Oculus Removes its DRM Restriction, Vive Owners Can Play Rift Exclusives
In a surprising and unexpected turnaround, Oculus has reversed course on a controversial ‘platform integrity check’ DRM that prevented other VR platforms like the HTC Vive from playing Oculus games and apps without an Oculus Rift headset.
Earlier today, the creator of ‘Revive’, a homebrew hack that enables games from the Oculus’ store to run on the rival HTC Vive, noted on the project’s Github page that Oculus had updated its runtime version 1.5 on Friday and removed the recent DRM protection check, which Oculus had implemented just a month ago.

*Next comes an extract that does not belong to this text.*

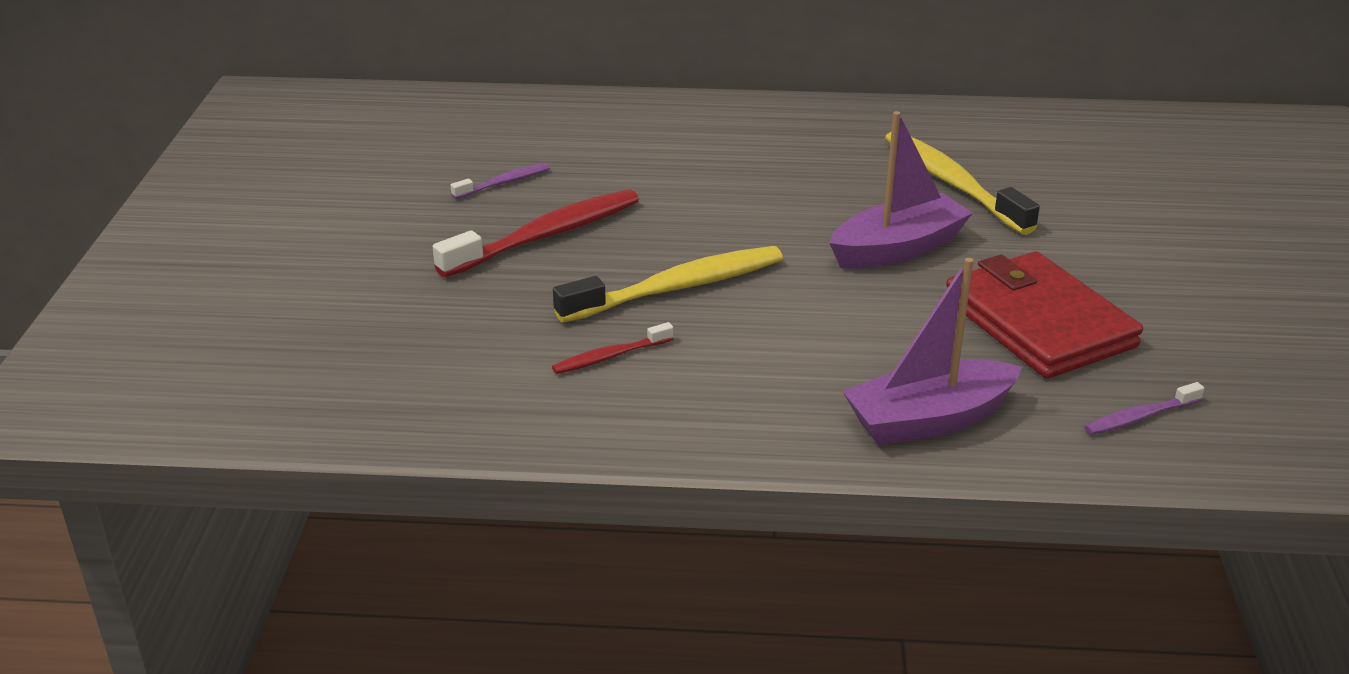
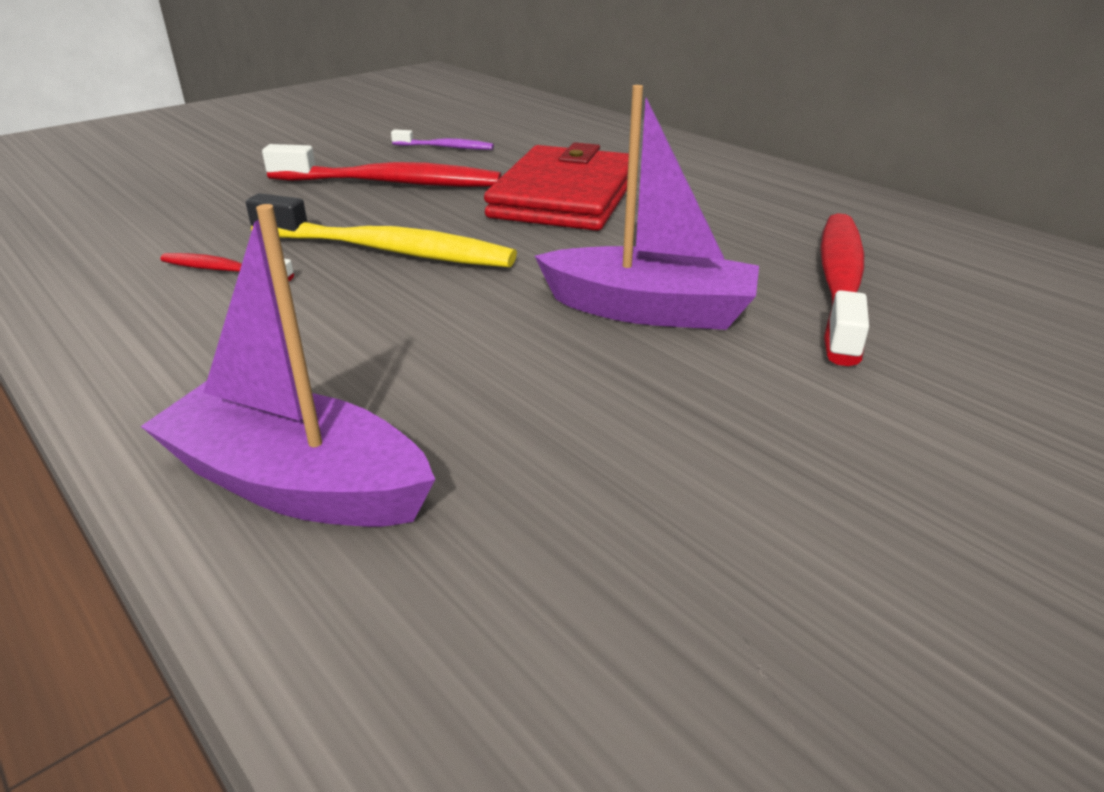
camera: 45 degrees right, 0 degrees up
(952, 183) = (840, 283): yellow toothbrush -> red toothbrush
(1038, 322) = (658, 463): red wallet -> red wallet (565, 197)
(1139, 417) = (540, 690): purple toothbrush -> none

“I’ve only just tested this and I’m still in disbelief, but it looks like Oculus removed the headset check from the DRM in Oculus Runtime 1.5,” the latest Revive update says. “As such, I’ve reverted the DRM patch and removed all binaries from previous releases that contained the patch.”
In a statement following the matter, an Oculus representative confirmed the recent changes to its entitlement and anti-piracy systems, stating:
“We continually revise our entitlement and anti-piracy systems, and in the June update, we’ve removed the check for Rift hardware from the entitlement check. We won’t use hardware checks as part of DRM on PC in the future,” the rep said. “We believe protecting developer content is critical to the long-term success of the VR industry, and we’ll continue taking steps in the future to ensure that VR developers can keep investing in ground-breaking new VR content.”

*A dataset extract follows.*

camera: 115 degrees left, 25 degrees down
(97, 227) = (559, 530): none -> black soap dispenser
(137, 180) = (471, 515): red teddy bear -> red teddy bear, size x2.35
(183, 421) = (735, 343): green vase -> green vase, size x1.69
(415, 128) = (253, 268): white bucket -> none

The new shift regarding Oculus’ DRM policy will come as a much-welcomed change of heart to many in parts of the VR community. Over the past few weeks, Oculus has been at the center of heavy criticism for enforcing what some have called a more “closed” approach to its platform, so perhaps this could mark the beginning of some of that tension easing as Oculus seemingly avoids getting too deep into a VR platform war and allows users to access its content regardless of which VR hardware they decide to choose.